Get to Know About Amazon Kinesis Data Streams!

Snega S
3 min readFeb 2, 2022

In this blog we will see about

  • Data Streaming
  • Amazon Kinesis Data Streaming
  • AWS Kinesis Data Analytics
  • Amazon SageMaker Feature Store Overview
  • Streaming Workflow

What is Data Streaming?

Data streaming is a process of continuously generating data from different sources and the data streams are stored and can be used for real-time analytics. AWS provides a data streaming service called Amazon Kinesis Data Streams.

Amazon Kinesis Data Stream

Amazon Kinesis Data Streams is a real-time data streaming service that is massively scalable and durable. It can continuously capture gigabytes of data per second from different sources like infrastructure logs, websites, etc. The streaming data can be then used for analytics, anomaly detection, and various purposes. Many applications can receive data from the same Kinesis Data Stream which helps scale customer needs and reduce the average latency of consuming data. This is what they call Enhanced Fan-Out.

Amazon Kinesis ingests and stores data streams for processing and then it is used in Amazon data firebase, AWS lambda, etc. It can be easily administered at a low cost and it provides real-time and elastic performance.

AWS Kinesis Data Analytics

AWS Kinesis Data Analytics is easy to transform and analyze data in real-time. It only takes less time complexity and it runs streaming apps continuously where it can be easily scaled. The main advantage is that it does everything automatically so that there is no server to manage and no setup cost. You are only going to pay for what you are going to use. It is very easy and efficient to use applications.

Amazon SageMaker Feature Store

In the Amazon SageMaker feature store, we can store features securely, discover and share features for Machine Learning. The raw data is transformed into meaningful features and it is stored in the feature store. Feature groups are created for common parameters that are used for similar applications. We can create, update and list feature groups for all machine learning applications. We can also search and discover features.

Streaming Data Workflow

In a feature store if there are two feature groups such as one to store batch aggregated features and real-time aggregated features from streaming applications. If we are taking any particular use case the data from that is collected from backend databases and it is processed to give useful features. This processing job can be developed by Pyspark and can be deployed in Amazon SageMaker or AWS Glue. The extracted features are used for training the model and some are stored in batch aggregation. Now, this model is deployed in Amazon Sagemaker for inference through an endpoint.

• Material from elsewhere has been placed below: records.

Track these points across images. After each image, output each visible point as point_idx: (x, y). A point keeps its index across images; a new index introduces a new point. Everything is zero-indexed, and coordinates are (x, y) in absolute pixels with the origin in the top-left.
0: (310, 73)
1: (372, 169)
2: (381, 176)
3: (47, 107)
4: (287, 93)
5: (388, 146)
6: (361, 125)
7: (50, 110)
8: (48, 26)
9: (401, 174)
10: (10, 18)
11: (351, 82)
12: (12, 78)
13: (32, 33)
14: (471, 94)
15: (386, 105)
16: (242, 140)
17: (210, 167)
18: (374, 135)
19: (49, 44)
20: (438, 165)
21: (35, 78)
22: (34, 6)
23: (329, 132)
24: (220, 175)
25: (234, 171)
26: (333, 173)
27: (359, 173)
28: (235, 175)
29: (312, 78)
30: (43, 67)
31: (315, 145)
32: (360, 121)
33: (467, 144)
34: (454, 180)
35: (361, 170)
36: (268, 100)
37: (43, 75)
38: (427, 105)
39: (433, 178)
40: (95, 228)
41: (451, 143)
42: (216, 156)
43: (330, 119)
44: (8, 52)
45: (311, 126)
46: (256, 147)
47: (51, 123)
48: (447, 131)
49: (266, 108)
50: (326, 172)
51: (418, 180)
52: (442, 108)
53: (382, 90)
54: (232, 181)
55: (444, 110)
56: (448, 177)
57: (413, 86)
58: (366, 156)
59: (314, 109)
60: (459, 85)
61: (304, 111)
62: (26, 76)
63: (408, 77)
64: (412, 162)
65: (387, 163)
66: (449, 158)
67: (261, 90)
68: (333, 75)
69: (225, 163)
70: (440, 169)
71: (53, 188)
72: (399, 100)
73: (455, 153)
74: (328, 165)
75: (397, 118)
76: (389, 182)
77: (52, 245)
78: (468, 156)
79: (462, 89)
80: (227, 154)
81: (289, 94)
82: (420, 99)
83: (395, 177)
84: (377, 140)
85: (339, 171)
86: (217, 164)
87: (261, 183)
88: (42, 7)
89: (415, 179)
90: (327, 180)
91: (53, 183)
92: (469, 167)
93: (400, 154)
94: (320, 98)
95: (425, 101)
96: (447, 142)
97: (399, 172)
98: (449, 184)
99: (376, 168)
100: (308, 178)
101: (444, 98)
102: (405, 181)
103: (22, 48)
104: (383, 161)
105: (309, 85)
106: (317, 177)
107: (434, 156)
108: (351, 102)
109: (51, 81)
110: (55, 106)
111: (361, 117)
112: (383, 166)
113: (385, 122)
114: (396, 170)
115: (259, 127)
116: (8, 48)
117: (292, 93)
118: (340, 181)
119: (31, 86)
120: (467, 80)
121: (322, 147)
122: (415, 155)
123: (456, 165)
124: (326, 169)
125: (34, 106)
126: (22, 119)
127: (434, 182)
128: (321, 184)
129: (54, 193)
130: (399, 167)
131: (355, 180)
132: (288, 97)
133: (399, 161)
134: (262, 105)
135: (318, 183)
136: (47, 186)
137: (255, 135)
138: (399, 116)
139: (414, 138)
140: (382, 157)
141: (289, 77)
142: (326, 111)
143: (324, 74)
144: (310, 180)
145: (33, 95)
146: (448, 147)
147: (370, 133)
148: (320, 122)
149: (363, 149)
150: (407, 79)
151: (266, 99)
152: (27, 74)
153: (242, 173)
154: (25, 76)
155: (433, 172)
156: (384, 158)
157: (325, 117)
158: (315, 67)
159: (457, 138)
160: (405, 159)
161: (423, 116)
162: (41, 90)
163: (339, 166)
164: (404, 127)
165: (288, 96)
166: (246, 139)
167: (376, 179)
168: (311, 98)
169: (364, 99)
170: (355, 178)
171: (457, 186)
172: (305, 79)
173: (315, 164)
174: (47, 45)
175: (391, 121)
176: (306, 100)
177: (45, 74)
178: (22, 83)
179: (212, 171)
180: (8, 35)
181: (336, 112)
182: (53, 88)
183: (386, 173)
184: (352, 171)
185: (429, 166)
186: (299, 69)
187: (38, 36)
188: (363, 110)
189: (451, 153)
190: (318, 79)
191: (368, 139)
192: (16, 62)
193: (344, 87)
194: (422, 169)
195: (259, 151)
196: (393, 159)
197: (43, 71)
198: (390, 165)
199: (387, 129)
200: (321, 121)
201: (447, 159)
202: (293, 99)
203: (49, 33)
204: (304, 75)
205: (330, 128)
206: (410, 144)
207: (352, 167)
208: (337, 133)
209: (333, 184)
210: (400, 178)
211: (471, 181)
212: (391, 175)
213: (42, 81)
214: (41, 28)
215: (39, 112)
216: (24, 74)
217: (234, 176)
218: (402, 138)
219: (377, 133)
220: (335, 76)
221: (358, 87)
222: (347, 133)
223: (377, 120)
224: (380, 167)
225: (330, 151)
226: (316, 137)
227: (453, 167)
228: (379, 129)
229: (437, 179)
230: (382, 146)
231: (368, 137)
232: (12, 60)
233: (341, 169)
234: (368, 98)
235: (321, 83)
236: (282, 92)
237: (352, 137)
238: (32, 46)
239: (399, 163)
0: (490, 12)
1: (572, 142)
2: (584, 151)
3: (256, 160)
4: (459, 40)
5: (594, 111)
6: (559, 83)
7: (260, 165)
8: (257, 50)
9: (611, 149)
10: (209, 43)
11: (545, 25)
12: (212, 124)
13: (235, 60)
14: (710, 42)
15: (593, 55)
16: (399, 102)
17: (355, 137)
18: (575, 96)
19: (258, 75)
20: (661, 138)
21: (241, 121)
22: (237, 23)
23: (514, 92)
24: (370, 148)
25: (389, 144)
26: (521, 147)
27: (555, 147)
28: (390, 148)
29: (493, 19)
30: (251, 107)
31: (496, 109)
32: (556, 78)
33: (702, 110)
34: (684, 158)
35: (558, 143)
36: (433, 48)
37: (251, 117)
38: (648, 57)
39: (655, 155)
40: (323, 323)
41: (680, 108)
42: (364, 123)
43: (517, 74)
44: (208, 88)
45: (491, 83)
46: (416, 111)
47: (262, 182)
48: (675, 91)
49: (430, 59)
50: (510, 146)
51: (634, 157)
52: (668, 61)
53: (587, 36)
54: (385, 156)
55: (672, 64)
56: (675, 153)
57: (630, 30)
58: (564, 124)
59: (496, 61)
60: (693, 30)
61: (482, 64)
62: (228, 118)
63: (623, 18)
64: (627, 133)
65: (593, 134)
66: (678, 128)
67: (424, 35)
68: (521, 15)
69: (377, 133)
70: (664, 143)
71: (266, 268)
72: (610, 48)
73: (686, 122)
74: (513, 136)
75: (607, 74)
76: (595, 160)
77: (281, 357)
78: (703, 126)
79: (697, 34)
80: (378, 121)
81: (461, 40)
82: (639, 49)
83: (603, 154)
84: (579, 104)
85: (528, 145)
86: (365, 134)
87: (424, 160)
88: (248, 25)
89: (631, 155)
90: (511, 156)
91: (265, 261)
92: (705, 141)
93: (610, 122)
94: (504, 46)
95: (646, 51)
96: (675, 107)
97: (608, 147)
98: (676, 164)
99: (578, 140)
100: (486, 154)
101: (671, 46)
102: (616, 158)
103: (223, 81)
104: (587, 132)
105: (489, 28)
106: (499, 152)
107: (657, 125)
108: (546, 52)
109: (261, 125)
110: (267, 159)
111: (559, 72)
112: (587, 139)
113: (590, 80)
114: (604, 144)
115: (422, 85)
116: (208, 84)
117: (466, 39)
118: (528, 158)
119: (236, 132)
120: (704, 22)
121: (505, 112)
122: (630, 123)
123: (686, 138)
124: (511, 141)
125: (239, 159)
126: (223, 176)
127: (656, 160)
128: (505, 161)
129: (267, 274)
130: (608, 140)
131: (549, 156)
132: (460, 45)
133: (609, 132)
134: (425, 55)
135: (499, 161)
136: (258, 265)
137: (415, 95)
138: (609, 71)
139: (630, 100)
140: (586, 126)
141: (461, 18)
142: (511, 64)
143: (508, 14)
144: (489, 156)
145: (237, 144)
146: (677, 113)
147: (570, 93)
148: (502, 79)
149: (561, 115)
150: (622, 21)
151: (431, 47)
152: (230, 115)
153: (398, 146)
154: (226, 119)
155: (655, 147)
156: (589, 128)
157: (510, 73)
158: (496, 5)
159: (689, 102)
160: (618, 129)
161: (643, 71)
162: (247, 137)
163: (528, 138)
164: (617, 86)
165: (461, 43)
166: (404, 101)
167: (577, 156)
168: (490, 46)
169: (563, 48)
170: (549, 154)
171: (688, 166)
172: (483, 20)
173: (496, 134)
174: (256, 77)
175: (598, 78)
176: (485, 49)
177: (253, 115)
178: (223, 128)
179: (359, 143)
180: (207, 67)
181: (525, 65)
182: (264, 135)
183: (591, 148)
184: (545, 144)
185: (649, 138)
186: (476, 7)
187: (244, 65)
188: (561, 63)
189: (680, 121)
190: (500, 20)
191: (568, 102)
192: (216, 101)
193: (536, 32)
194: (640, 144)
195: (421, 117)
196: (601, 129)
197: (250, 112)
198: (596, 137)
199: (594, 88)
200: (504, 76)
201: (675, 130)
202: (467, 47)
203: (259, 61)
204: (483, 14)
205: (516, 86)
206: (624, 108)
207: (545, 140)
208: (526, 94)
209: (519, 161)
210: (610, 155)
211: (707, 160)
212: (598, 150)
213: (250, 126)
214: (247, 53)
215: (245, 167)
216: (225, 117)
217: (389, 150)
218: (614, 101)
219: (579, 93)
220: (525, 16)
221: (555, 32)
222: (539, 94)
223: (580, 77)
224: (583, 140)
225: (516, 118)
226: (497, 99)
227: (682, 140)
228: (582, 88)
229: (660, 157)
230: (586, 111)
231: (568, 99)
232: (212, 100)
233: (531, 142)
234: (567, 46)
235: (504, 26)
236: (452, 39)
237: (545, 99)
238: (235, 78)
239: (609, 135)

Now the data is received from Amazon Kinesis Data Streams which acts as a buffer to hold data for consumption. The real-time feature generation can be performed by SQL or Apache Flink and deployed in Kinesis Data Analytics. Then the resulting features are pushed into the feature store by calling PutRecord API through an AWS Lambda function. Since this is a synchronous process it allows small batches of updates to be pushed in a single API call which enables freshness of feature values and this is called streaming features.

Now to make predictions another lambda function is created which uses Kinesis Data Stream as a trigger. So for each event in the use case, the batch and streaming features are retrieved from the feature store and all required derived features and ratios are calculated and called on the model endpoint to make predictions. This is the workflow of the Amazon Kinesis Data Streams.

--

--